Reading your notes again feels productive because it feels easy, but ease is the problem. Recognising a page you have seen before is not the same skill as producing an answer under time pressure. A past paper forces the harder, more useful skill: pulling the idea out of your head and writing it down, in the exact format the exam will ask for.

It also shows you the shape of the exam: how questions are worded, how marks are split, and which topics come up again and again. That is information you cannot get from a textbook.

Work it under real conditions first

The first time through a paper, treat it like the real thing. Sit somewhere quiet, set a timer for the real duration, close your notes, and answer every question you can. It will feel uncomfortable, and that discomfort is the point. You want to find out what you cannot do while it still costs you nothing.

  • Time yourself for the full paper, not one question at a time.
  • Write full answers, not bullet points in your head. The writing is the practice.
  • If you get stuck, leave a gap and move on, exactly as you should in the real exam.

Mark it honestly against the scheme

Marking is where the learning happens, so be strict. Use the mark scheme and give yourself marks only for what you actually wrote, not for what you meant. For every mark you dropped, write one short line: what the question wanted, and why your answer missed it.

Close the gaps, then do it again

Group your dropped marks into topics.
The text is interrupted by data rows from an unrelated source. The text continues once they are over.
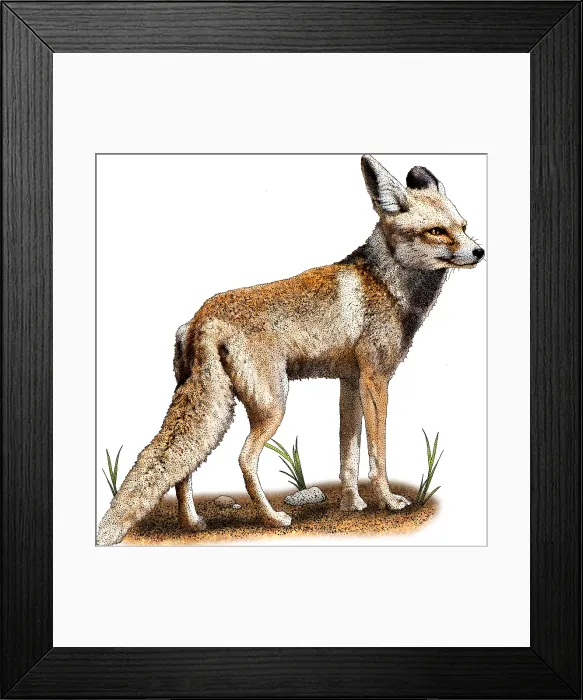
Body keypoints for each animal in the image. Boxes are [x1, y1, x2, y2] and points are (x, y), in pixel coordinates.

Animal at [97, 155, 484, 545]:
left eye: (464, 226)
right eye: (437, 231)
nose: (479, 251)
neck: (386, 283)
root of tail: (201, 317)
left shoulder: (350, 382)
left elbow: (349, 457)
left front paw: (352, 505)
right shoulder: (376, 380)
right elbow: (378, 456)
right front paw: (388, 501)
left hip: (214, 407)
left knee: (184, 467)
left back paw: (191, 523)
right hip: (272, 406)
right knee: (243, 459)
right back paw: (272, 518)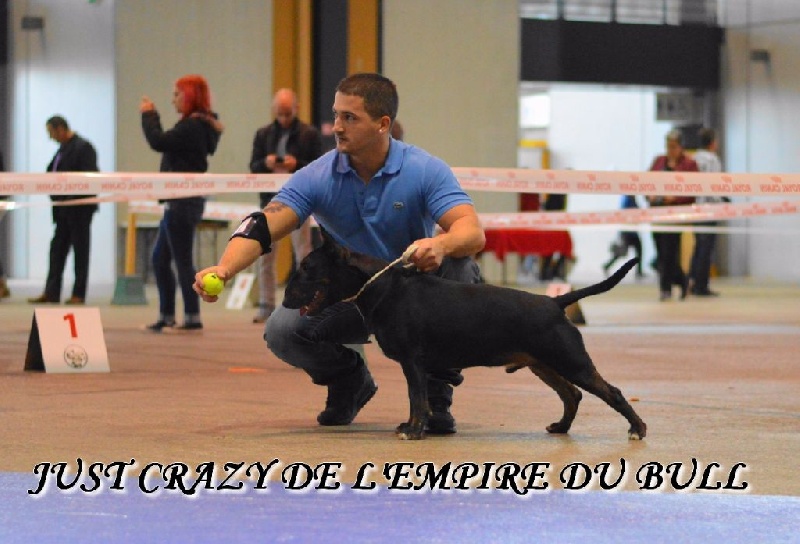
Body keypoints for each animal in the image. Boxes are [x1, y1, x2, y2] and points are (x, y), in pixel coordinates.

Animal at [283, 231, 647, 441]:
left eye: (307, 268)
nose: (285, 298)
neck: (385, 288)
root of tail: (555, 301)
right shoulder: (414, 364)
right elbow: (417, 399)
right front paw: (410, 426)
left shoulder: (412, 361)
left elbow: (418, 399)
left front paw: (414, 430)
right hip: (543, 364)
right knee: (572, 394)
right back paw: (561, 428)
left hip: (570, 360)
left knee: (610, 392)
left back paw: (637, 429)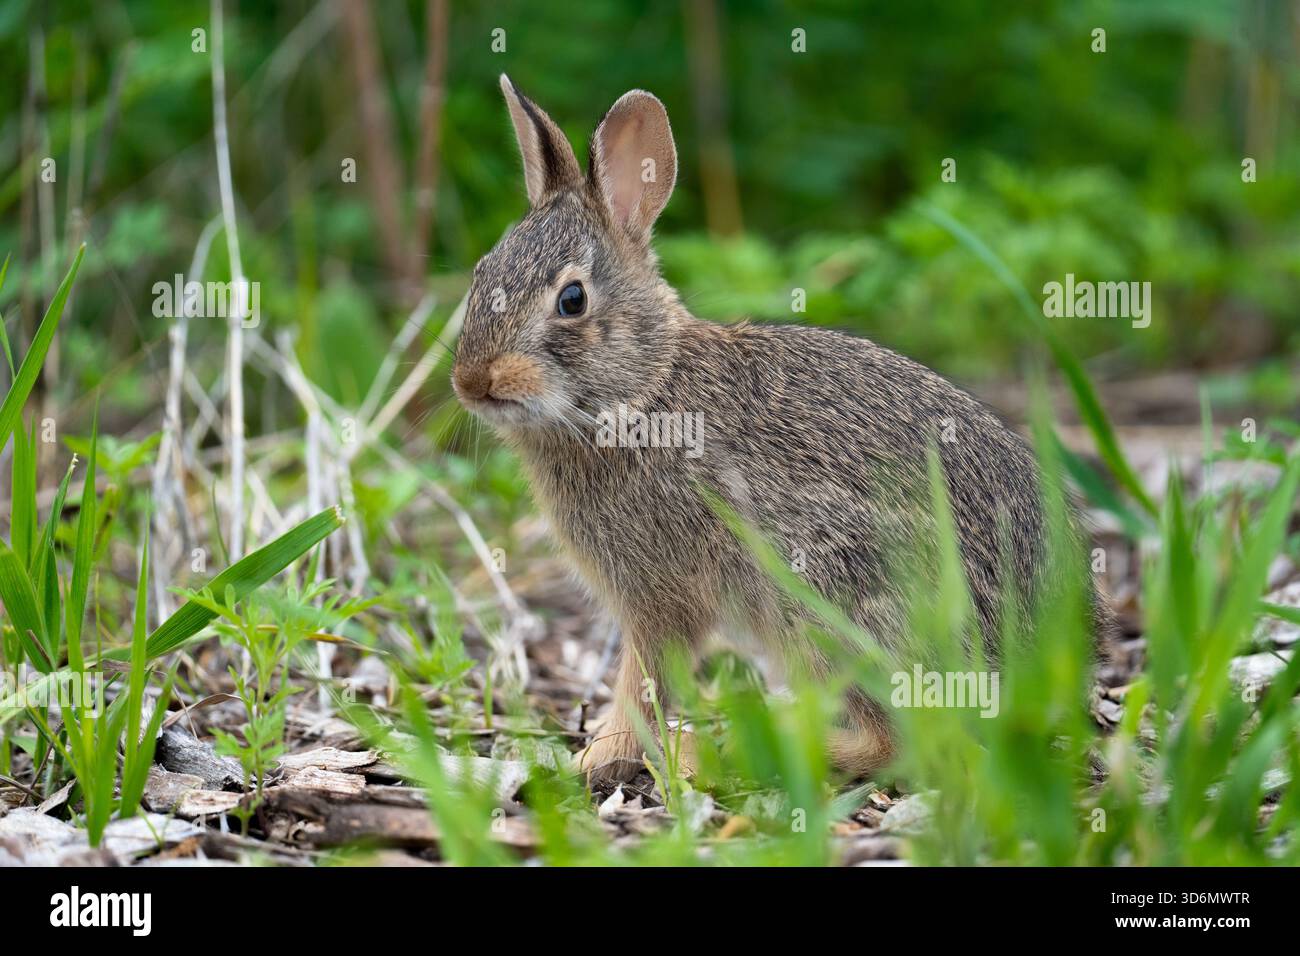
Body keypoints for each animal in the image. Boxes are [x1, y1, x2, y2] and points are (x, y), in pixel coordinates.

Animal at [452, 75, 1110, 786]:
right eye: (481, 271)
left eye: (571, 300)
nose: (473, 380)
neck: (645, 389)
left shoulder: (660, 593)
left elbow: (645, 681)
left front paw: (598, 756)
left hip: (830, 598)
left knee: (899, 742)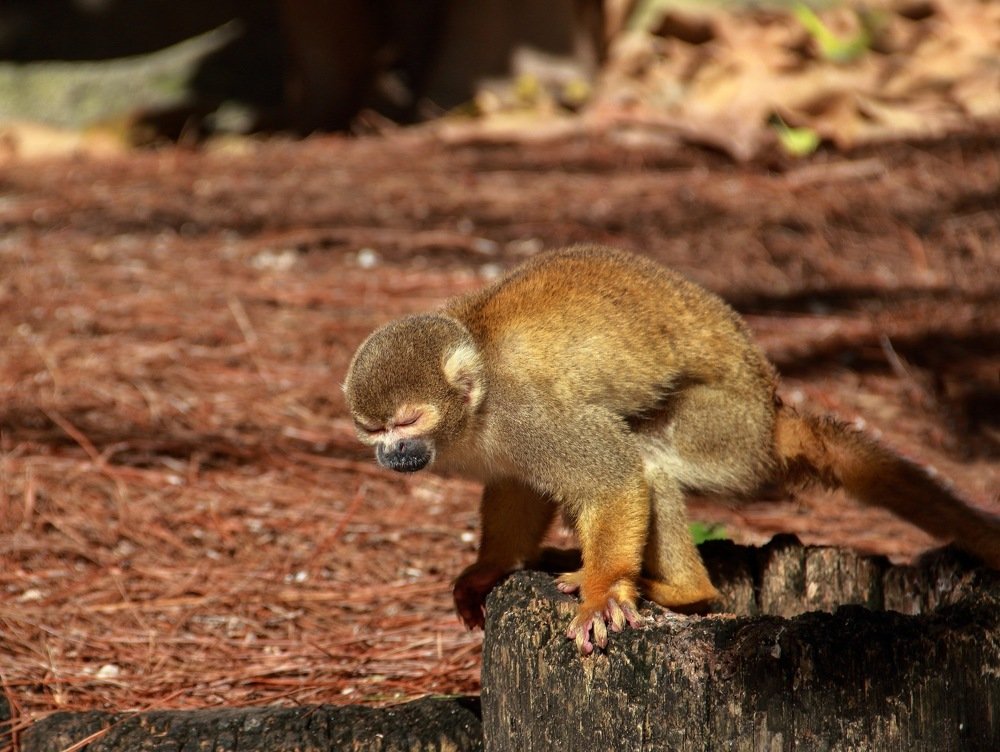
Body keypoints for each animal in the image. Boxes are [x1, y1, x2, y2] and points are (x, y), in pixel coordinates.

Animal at [342, 246, 1000, 654]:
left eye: (407, 421)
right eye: (372, 430)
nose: (392, 456)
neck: (474, 409)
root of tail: (771, 414)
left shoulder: (523, 413)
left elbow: (610, 475)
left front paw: (603, 591)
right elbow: (517, 487)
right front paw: (489, 569)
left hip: (727, 432)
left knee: (646, 456)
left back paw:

Spend your next study session on the topic you lost the most marks on, not the one you already enjoy. Learn it properly, then come back and re-attempt just those questions. When you can score them cold, move to the next weakest topic.

This is where a guided tutor helps: instead of reading the answer and nodding, you can work the question again and be nudged one step at a time until you can do it yourself. Understanding the step you missed is what stops you missing it in the real exam.